SOURCE: Sappi North AmericaDESCRIPTION:
“We are all in it together,” says Jay Arnston, fiberline control room operator and president of the USW Local Chapter 11-63 at the Cloquet Mill. “It wasn’t always that way,” he says, describing his many years of union involvement with Sappi and previous owners of the mill. “But we’ve come a long way. There is a lot more transparency, and we are informed about a lot of the decision making.”
Loren Manty, President of the NCF&O Local 939, agrees: “The whole union role has changed. We realized we both need each other, and we are working on the same side. We still have differences, but we can sit down, talk, and figure out what’s right. It is beneficial all the way around.”
Loren also says there is no greater example of this cooperation than in the safety approach at Cloquet. “With Sappi, it is obvious that safety is the number one goal. We do it all together. There is no difference in hierarchy regarding safety.”
“The culture has shifted,” he continues. “In the past, people were scared to ripple the water. Now we are empowered for safety. If you see a minor accident, make it so it never happens again. We have torn down a wall between us and them.”
Jay also lauds the safety effort at Cloquet. “We have team safety leads for all shifts,” he says. “There is more engagement. We have two hourlies, a safety liaison, and an industrial hygienist working full time on safety. We are empowered to do our own thing; safety is a constant work in progress. We have a Safety Leadership Council, both hourly and salaried employees, that meets monthly to create and sustain safety standards. It is a great thing.”
Safety is a major part of the sustainability emphasis at Sappi, but Jay notes other aspects of Sappi’s sustainability program that are important to him: “The mill has been in Cloquet for more than 100 years and has shaped the culture of the community. The company and union support many different events with lots of volunteers. The company provides great jobs in a region where opportunities are limited.”
“What the company has done for the environment is a remarkable story,” Jay continues. “Ninety-five percent of our energy used is renewable, and we can sell this renewable energy back to the grid. Stack testing is going on all the time. The river is now clean.” He concludes: “Cloquet is a model for the industry.”
Both Jay and Loren believe that Sappi is making the right moves and investments to keep the Cloquet Mill sustainable well into the future. According to Loren, “For the past four years union leaders have participated in higher-end budget meetings. Workers appreciate this transparency. And from this, it is apparent that the company has made smart decisions on diversifying the product line.
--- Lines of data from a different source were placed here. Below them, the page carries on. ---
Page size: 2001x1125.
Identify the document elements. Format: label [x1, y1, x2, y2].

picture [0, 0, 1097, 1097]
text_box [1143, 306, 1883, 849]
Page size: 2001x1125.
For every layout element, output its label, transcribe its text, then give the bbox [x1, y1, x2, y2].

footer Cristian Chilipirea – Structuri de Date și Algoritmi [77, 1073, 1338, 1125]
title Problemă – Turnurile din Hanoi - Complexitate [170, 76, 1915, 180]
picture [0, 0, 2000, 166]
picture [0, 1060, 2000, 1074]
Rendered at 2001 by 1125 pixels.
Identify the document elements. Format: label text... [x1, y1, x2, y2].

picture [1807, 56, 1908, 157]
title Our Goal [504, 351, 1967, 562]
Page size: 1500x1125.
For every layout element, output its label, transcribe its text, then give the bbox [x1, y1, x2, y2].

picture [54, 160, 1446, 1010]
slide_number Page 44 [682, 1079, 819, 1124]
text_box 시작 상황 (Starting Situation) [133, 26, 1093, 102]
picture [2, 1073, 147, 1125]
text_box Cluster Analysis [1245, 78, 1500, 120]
They are investing in Cloquet because they are planning to stick around.”
The union leaders credit the company for their openness and the workers for demonstrating their ability to get things done. Jay says, “I attribute the mill’s success to our people,” and cites Project Athena, which enabled the pulp mill to swing between dissolving wood pulp and kraft pulp, as an example of the workers’ demonstrated ability to take on and deliver on time and under budget.
In turn, Tom Radovich, Managing Director of the Cloquet Mill, credits the healthy partnership with the unions for helping make Cloquet a stronger, safer, more productive mill. “We’ve earned each other’s trust over the years,” he says, “and it is important that all employees understand how their work aligns and supports our ultimate mission, a globally competitive, sustainable mill. I appreciate the commitment that Loren and Jay have brought to their leadership roles.”